Request A: Can you copy out the Minetown NPC proposal word for word?
Request B: Can you repeat, without changes, only the part of the entries that opens with the line containing "pose: elev=239.4 azim=230.5" and closes with the end of the entries, including both of those ends?

All ideas tagged "new command"

#4223

 · 
vanilla

Enhance Minetown with a bunch of new NPC denizens:

  • Dwarven trainer: found in a largish room.
    • Chatting to him makes him ask if you want to train, for a fee. If you say yes and pay it, he shouts “Defend yourself!” and begins to fight with you. This lasts until you chat with him again. While you are in this training fight, neither of you deal damage to the other one, though you can still deal damage normally to other things.
    • If you don’t want to train, he offers to teach you how to disarm for a large sum of money. Disarming is a technique you can use with the #disarm command after you have learned it from him. Possibly, it unlocks a “disarming” skill that you can’t get elsewhere. When you use the disarm command, you are prompted for a direction to pick an adjacent monster. The monster must be wielding a weapon, and you must have some minimum amount of skill in your weapon (which can be martial arts). The chance of success is 20% base, +1% per point of Luck (or -1% per negative Luck), +5% for every skill level above Unskilled you are in either your weapon skill, or the disarm skill, +2% per level you have over the monster, and -2% per level the monster has over you.
  • Elven enchantress: Mutually exclusive with the trainer. Chatting with her prompts you for an item to enchant.
    • Items that are not naturally enchantable with enchant scrolls get refused.
    • Artifacts or items at their maximum enchantment get refused; she gives a line about how it is already surrounded by powerful magic and she dares not attempt it.
    • If the item is damaged, it gets repaired, for a modest amount of money per level of damage.
    • If the item is undamaged but not blessed, it gets blessed, charging a slightly higher amount of money.
    • If the item is blessed and undamaged, its enchantment is increased by 1, charging a larger amount of money that scales in direct proportion to the preexisting enchantment on that item.
    • She possibly fooproofs the item if it’s at maximum enchantment.
  • Dwarven innkeeper: also found in a large room.

Material for the task:
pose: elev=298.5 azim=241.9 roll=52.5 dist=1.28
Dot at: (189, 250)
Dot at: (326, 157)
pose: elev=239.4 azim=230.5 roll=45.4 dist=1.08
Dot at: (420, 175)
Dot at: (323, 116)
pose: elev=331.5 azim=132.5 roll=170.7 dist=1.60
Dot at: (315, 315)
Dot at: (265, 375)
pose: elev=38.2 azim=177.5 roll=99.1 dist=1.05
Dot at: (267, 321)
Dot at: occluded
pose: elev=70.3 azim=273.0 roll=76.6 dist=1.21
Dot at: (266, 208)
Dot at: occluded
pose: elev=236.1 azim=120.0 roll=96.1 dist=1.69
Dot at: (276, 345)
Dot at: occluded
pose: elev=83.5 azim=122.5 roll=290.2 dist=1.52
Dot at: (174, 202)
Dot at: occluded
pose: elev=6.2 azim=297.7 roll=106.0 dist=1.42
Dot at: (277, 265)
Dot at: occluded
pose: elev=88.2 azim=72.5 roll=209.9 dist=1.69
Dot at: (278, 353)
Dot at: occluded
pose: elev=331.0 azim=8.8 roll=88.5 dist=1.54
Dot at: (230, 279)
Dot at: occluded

Reply A:
All ideas tagged "new command"

#4223

 · 
vanilla

Enhance Minetown with a bunch of new NPC denizens:

  • Dwarven trainer: found in a largish room.
    • Chatting to him makes him ask if you want to train, for a fee. If you say yes and pay it, he shouts “Defend yourself!” and begins to fight with you. This lasts until you chat with him again. While you are in this training fight, neither of you deal damage to the other one, though you can still deal damage normally to other things.
    • If you don’t want to train, he offers to teach you how to disarm for a large sum of money. Disarming is a technique you can use with the #disarm command after you have learned it from him. Possibly, it unlocks a “disarming” skill that you can’t get elsewhere. When you use the disarm command, you are prompted for a direction to pick an adjacent monster. The monster must be wielding a weapon, and you must have some minimum amount of skill in your weapon (which can be martial arts). The chance of success is 20% base, +1% per point of Luck (or -1% per negative Luck), +5% for every skill level above Unskilled you are in either your weapon skill, or the disarm skill, +2% per level you have over the monster, and -2% per level the monster has over you.
  • Elven enchantress: Mutually exclusive with the trainer. Chatting with her prompts you for an item to enchant.
    • Items that are not naturally enchantable with enchant scrolls get refused.
    • Artifacts or items at their maximum enchantment get refused; she gives a line about how it is already surrounded by powerful magic and she dares not attempt it.
    • If the item is damaged, it gets repaired, for a modest amount of money per level of damage.
    • If the item is undamaged but not blessed, it gets blessed, charging a slightly higher amount of money.
    • If the item is blessed and undamaged, its enchantment is increased by 1, charging a larger amount of money that scales in direct proportion to the preexisting enchantment on that item.
    • She possibly fooproofs the item if it’s at maximum enchantment.
  • Dwarven innkeeper: also found in a large room.

Reply B:
pose: elev=239.4 azim=230.5 roll=45.4 dist=1.08
Dot at: (420, 175)
Dot at: (323, 116)
pose: elev=331.5 azim=132.5 roll=170.7 dist=1.60
Dot at: (315, 315)
Dot at: (265, 375)
pose: elev=38.2 azim=177.5 roll=99.1 dist=1.05
Dot at: (267, 321)
Dot at: occluded
pose: elev=70.3 azim=273.0 roll=76.6 dist=1.21
Dot at: (266, 208)
Dot at: occluded
pose: elev=236.1 azim=120.0 roll=96.1 dist=1.69
Dot at: (276, 345)
Dot at: occluded
pose: elev=83.5 azim=122.5 roll=290.2 dist=1.52
Dot at: (174, 202)
Dot at: occluded
pose: elev=6.2 azim=297.7 roll=106.0 dist=1.42
Dot at: (277, 265)
Dot at: occluded
pose: elev=88.2 azim=72.5 roll=209.9 dist=1.69
Dot at: (278, 353)
Dot at: occluded
pose: elev=331.0 azim=8.8 roll=88.5 dist=1.54
Dot at: (230, 279)
Dot at: occluded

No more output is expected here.